**Material provided**
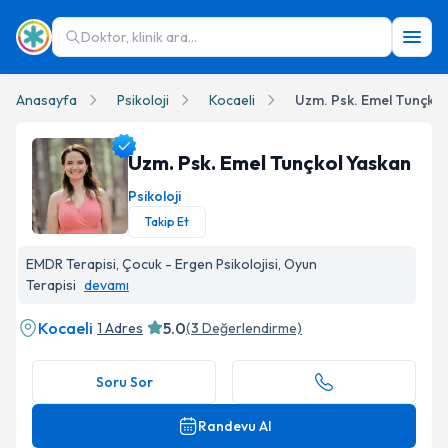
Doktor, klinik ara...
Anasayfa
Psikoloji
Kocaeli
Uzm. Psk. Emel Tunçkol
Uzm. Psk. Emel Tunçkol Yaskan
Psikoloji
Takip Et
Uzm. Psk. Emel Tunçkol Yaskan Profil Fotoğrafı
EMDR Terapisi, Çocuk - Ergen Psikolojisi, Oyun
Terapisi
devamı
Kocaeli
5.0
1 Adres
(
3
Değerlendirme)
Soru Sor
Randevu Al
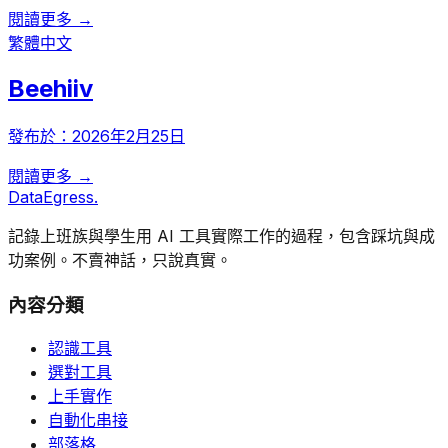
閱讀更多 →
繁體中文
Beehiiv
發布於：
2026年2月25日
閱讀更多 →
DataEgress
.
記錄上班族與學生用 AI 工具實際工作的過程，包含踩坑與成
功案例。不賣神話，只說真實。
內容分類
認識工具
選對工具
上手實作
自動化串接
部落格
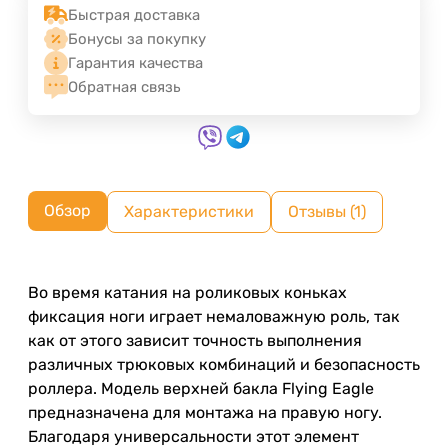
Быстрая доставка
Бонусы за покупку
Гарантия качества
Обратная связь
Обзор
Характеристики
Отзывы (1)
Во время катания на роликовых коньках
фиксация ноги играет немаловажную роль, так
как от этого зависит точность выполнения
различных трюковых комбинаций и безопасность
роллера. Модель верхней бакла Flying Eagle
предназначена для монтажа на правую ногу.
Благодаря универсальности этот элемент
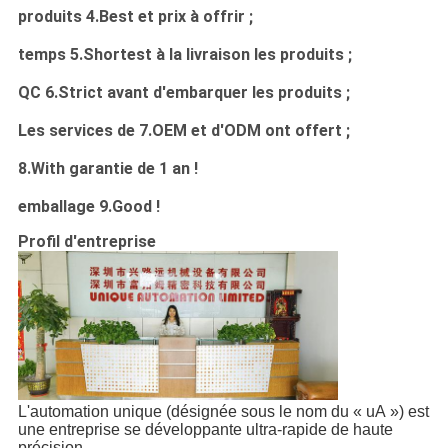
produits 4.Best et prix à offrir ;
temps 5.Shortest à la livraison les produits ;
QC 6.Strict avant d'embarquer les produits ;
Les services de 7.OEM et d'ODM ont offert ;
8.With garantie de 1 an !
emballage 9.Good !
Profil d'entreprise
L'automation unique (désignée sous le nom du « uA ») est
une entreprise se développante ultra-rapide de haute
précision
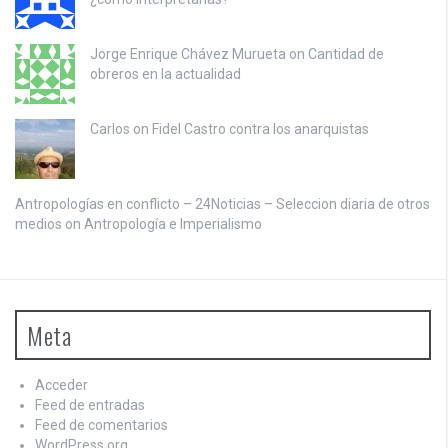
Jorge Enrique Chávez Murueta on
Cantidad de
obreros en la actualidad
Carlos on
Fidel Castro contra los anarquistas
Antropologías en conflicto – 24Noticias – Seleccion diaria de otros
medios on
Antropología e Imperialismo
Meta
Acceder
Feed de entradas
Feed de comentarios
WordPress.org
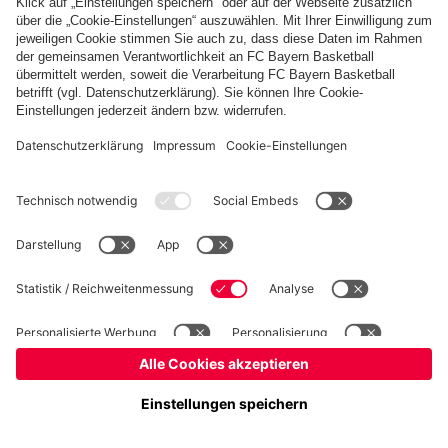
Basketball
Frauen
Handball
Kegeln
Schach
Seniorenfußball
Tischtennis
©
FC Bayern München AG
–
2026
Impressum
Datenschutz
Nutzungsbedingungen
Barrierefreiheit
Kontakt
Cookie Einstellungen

---

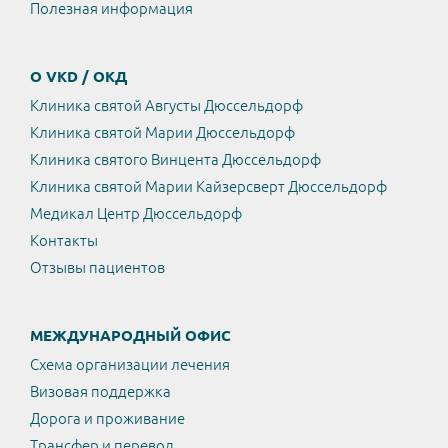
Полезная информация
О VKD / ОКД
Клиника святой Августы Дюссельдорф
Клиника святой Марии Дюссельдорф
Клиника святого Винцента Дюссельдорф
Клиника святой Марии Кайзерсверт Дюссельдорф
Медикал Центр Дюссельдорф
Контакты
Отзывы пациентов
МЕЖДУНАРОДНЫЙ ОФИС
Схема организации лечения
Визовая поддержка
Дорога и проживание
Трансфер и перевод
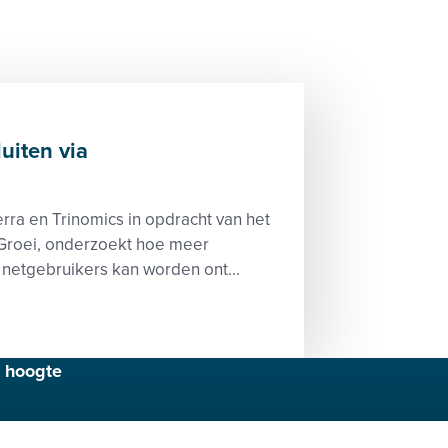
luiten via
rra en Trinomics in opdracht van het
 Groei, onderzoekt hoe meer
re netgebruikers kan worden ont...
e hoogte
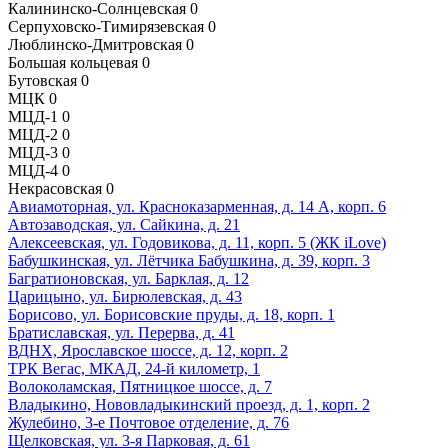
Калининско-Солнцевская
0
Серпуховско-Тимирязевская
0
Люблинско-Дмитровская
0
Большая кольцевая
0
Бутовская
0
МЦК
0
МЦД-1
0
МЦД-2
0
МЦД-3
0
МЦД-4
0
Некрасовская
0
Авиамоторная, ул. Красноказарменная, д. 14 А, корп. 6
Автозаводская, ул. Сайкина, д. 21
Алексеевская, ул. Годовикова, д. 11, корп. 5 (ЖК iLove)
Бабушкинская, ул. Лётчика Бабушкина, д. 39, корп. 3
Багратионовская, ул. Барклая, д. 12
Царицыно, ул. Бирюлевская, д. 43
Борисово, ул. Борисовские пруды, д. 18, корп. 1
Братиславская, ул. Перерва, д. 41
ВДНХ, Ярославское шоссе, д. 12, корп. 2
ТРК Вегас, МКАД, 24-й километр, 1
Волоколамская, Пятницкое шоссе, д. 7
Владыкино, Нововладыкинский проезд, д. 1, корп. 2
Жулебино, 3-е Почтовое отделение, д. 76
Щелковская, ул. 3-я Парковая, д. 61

...

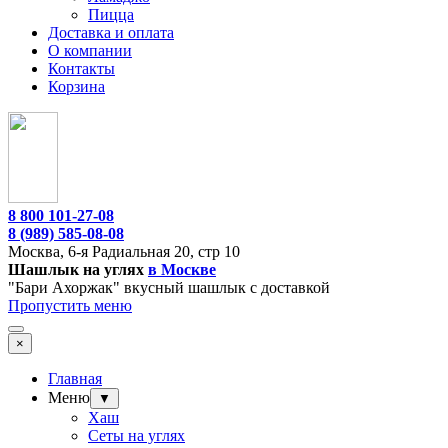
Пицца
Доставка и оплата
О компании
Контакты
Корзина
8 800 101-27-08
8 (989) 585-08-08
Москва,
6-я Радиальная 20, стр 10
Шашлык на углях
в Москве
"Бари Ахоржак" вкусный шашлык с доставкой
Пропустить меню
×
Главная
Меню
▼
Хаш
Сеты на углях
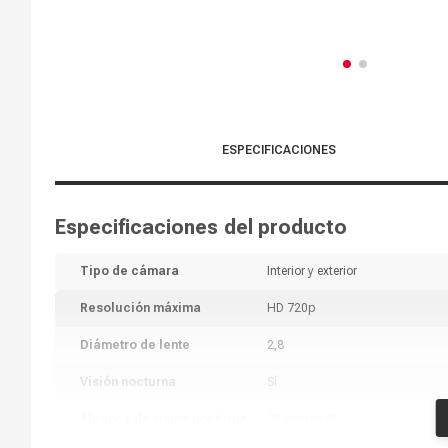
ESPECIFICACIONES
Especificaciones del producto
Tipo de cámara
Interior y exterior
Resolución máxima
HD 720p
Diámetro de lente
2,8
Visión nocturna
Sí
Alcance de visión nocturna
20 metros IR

**Instructions to follow**
Whenever a line in the listing above includes the word "Yaskan", return that line.

**Solved exercise**
Uzm. Psk. Emel Tunçkol Yaskan
Uzm. Psk. Emel Tunçkol Yaskan Profil Fotoğrafı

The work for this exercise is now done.